Reviews

A Life

There’s something forlorn about the Finborough at the moment, with the wine bar closed, customer access through the fire exit, and interval drinks available only in the little sweet shop round the corner.

   

 

But the rich vein of work on the stage continues with the late Hugh Leonard‘s lovely, spiky, very funny play, A Life (1979), which develops the story of a minor character in another (and better known) of his pieces, Da.

 

The role of a desiccated civil servant, Desmond Drumm, who can’t open his mouth without putting his foot in it, or banging his own namesake, was beautifully done in Dublin and London by a slightly too frail, legendary Cyril Cusack; so Hugh Ross, a decidedly English actor, has his work cut out to emulate him as the waves of the Dalkey coast crash into his subconscious and his younger self comes alive in his own unfulfilled love story with Mary Kearns.

 

 

Wisely, Ross does something completely different: he plays Drumm’s arrogance as a kind of weakness in one described as “an Irish summer of a man,” unfairly ground down by a job he hates: “Cogito, ergo sum; I am a cog, therefore I am,” he says. And he just tinges his voice so he sounds like a subtle Irish malt, not a peaty coarse-grained blend.

 

Young Mary, gorgeously played by Mary Mallen, was too light-minded for him, of course, and we see his punctilious, younger self (David Walshe, hilarious) trying to convert her to poetry while he maintains a grudge-filled aloofness from the adult Mary (Kate Binchy) and her despised husband, Lar (Neil McCaul).

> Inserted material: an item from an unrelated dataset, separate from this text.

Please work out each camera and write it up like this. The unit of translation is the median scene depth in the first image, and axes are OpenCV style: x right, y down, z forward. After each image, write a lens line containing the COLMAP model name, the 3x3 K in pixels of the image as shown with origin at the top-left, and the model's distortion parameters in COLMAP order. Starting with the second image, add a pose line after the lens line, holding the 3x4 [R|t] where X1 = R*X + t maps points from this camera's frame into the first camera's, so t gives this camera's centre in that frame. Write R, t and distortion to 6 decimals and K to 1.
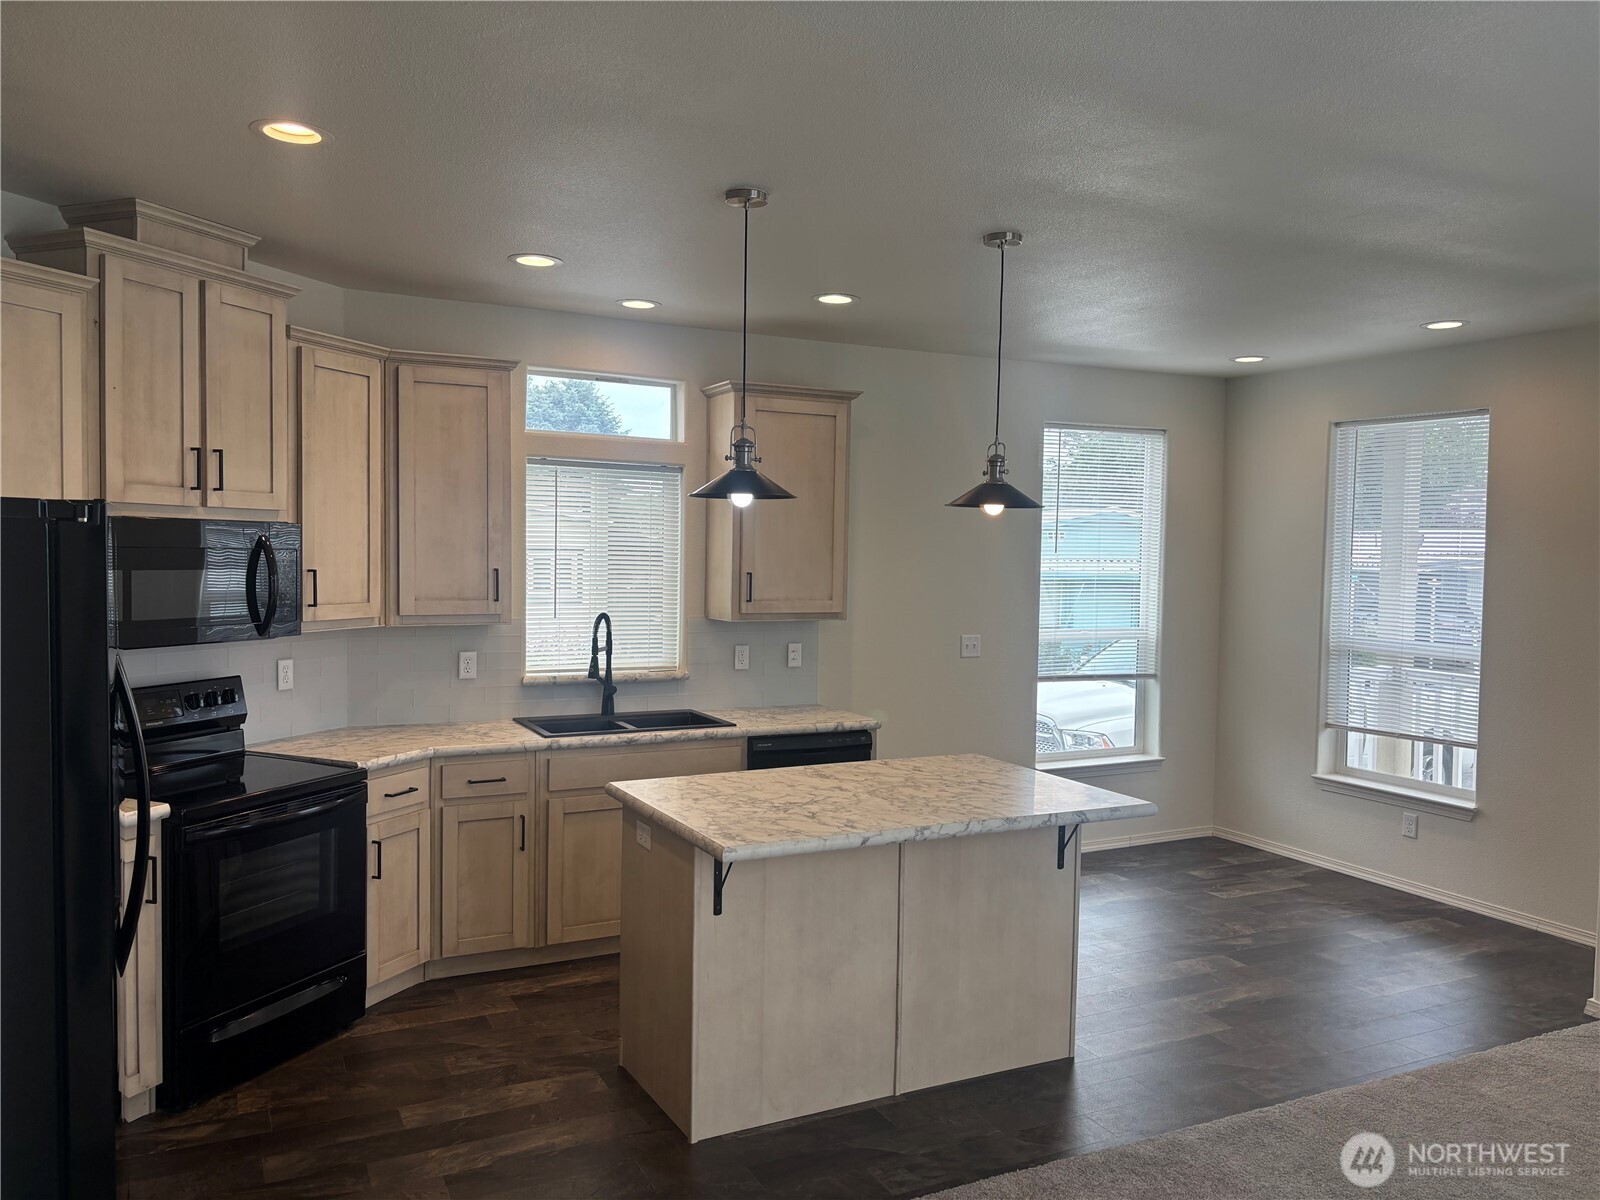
lens RADIAL K [[1198.0, 0, 804.0], [0, 1198.0, 594.4], [0, 0, 1]] dist [0.045011, -0.055325]
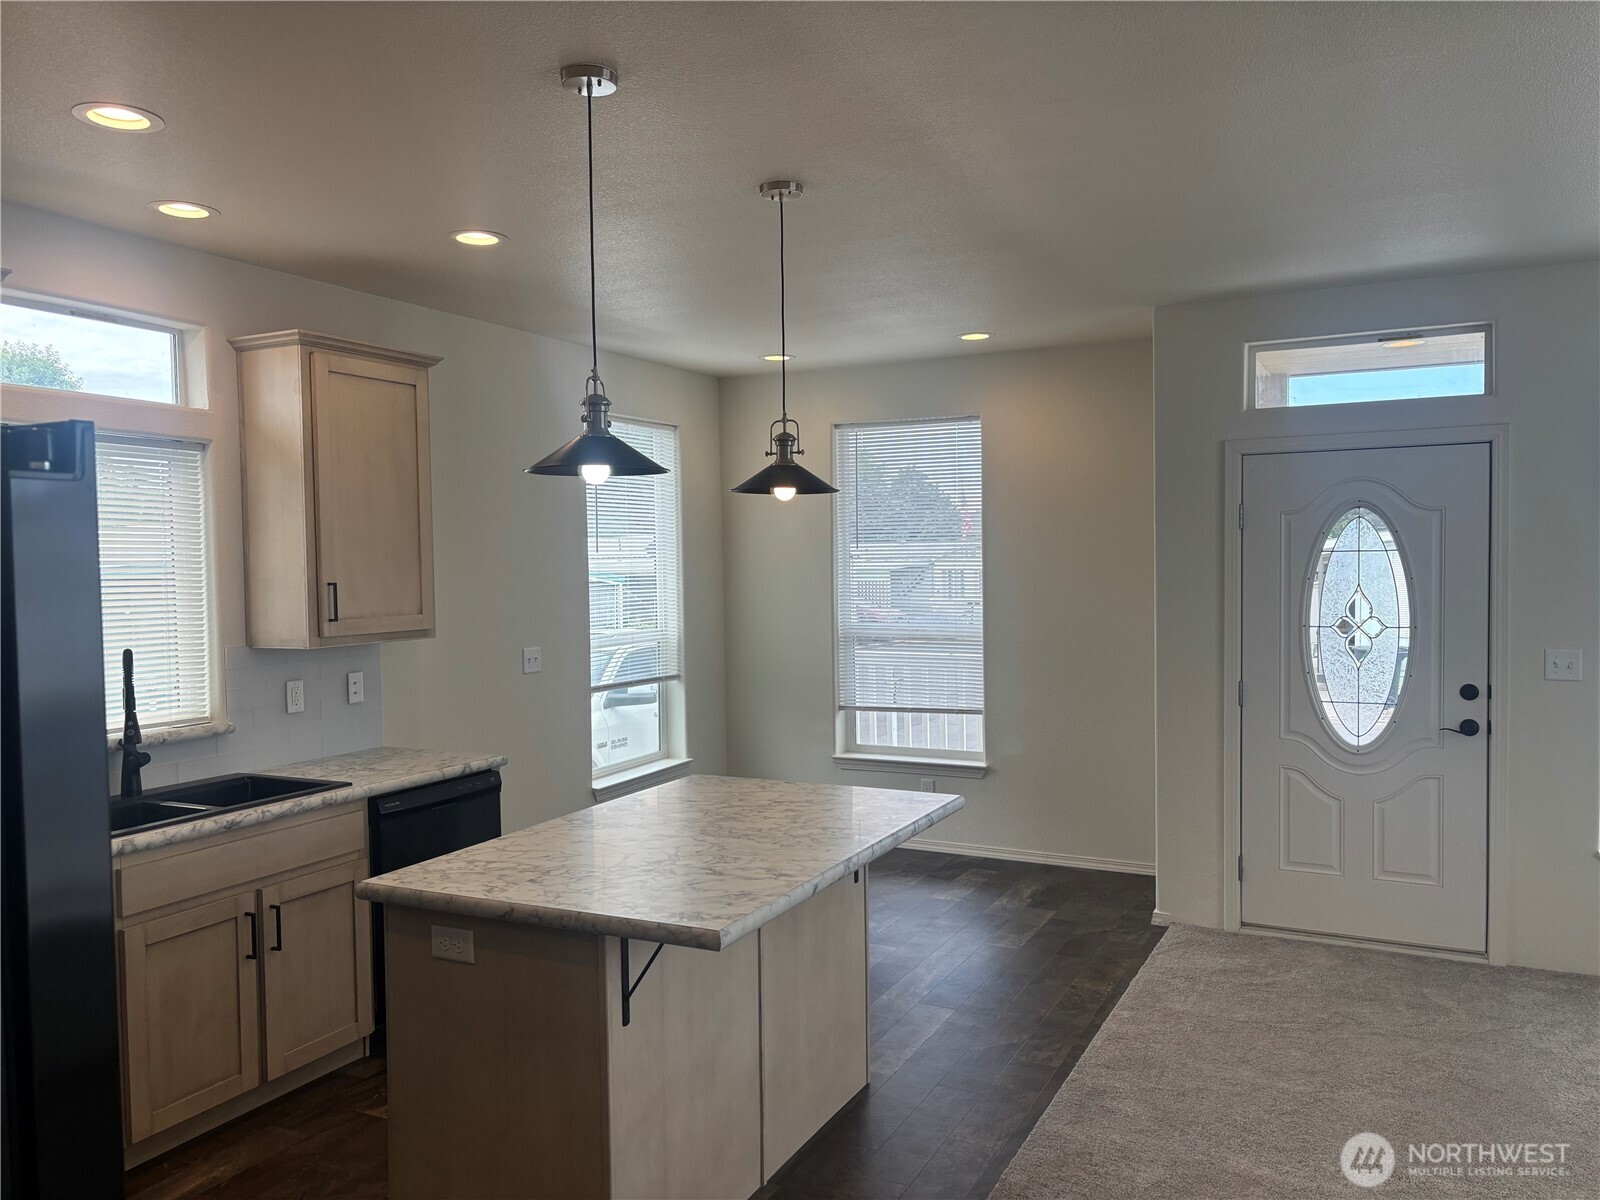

The ebb and flow of these spiteful friendships is shaken up when, as the play starts, Drumm is told he has six months to live. He wants closure, or resolution at least; ironically, as a keeper of records at the town council, he has access to everyone’s file but his own. On the brink of retirement, he’s demanding an emotional audit.

Eleanor Rhode’s production for Snapdragon puts the actors on bare boards, the audience of 50 pulled round like a glove, a splash of water on the back wall, pebbles and stones around the room’s edge. Everything is done quietly, allowing the rawness of Drumm’s character to expose itself in the revelations of his father’s suicide, his own political speechifying, his honesty, vanity and malice.

The two sets of couples are enmeshed in Drumm’s recollection, but the ghosts bite back, too, and we see how Judith Coke’s expertly edgy, loudly laughing Dolly has evolved from Jenny Fennessy’s younger, clear-eyed version, while Lar’s origins in Robert Lonsdale’s straight-talking, uncomplicated boyo account for both Mary’s attraction to him and Lar’s own flop into grinning nonentity.